◆ Task directions ◆
What you write should match, word for word, the lines from the one containing "справиться со старыми пятнами." through the end of the data, with no pictures.

-------- Data records --------

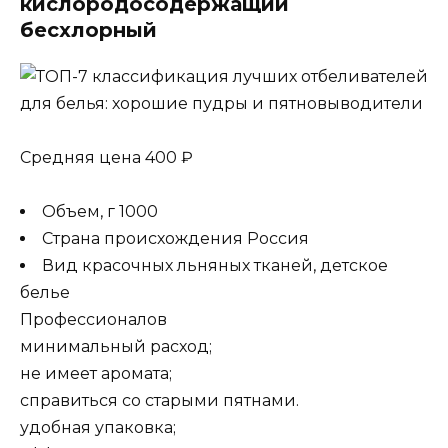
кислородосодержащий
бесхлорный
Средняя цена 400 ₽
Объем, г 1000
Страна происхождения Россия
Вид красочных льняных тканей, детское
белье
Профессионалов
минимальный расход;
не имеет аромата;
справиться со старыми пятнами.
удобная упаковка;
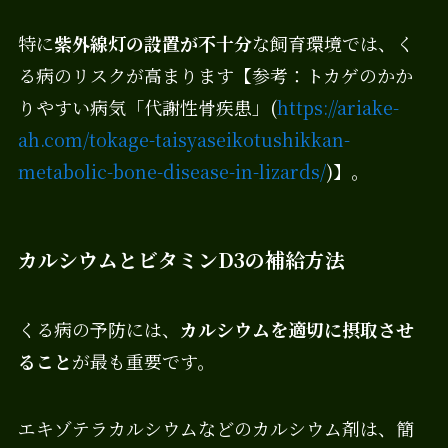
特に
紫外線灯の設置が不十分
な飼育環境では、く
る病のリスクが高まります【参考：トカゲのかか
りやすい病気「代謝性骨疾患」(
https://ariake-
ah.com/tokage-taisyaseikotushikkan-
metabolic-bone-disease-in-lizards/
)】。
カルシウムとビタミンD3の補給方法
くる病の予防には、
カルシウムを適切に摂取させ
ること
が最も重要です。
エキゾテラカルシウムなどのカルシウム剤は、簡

--------

◆ Output of the exercise ◆
справиться со старыми пятнами.
удобная упаковка;
特に
紫外線灯の設置が不十分
な飼育環境では、く
る病のリスクが高まります【参考：トカゲのかか
りやすい病気「代謝性骨疾患」(
https://ariake-
ah.com/tokage-taisyaseikotushikkan-
metabolic-bone-disease-in-lizards/
)】。
カルシウムとビタミンD3の補給方法
くる病の予防には、
カルシウムを適切に摂取させ
ること
が最も重要です。
エキゾテラカルシウムなどのカルシウム剤は、簡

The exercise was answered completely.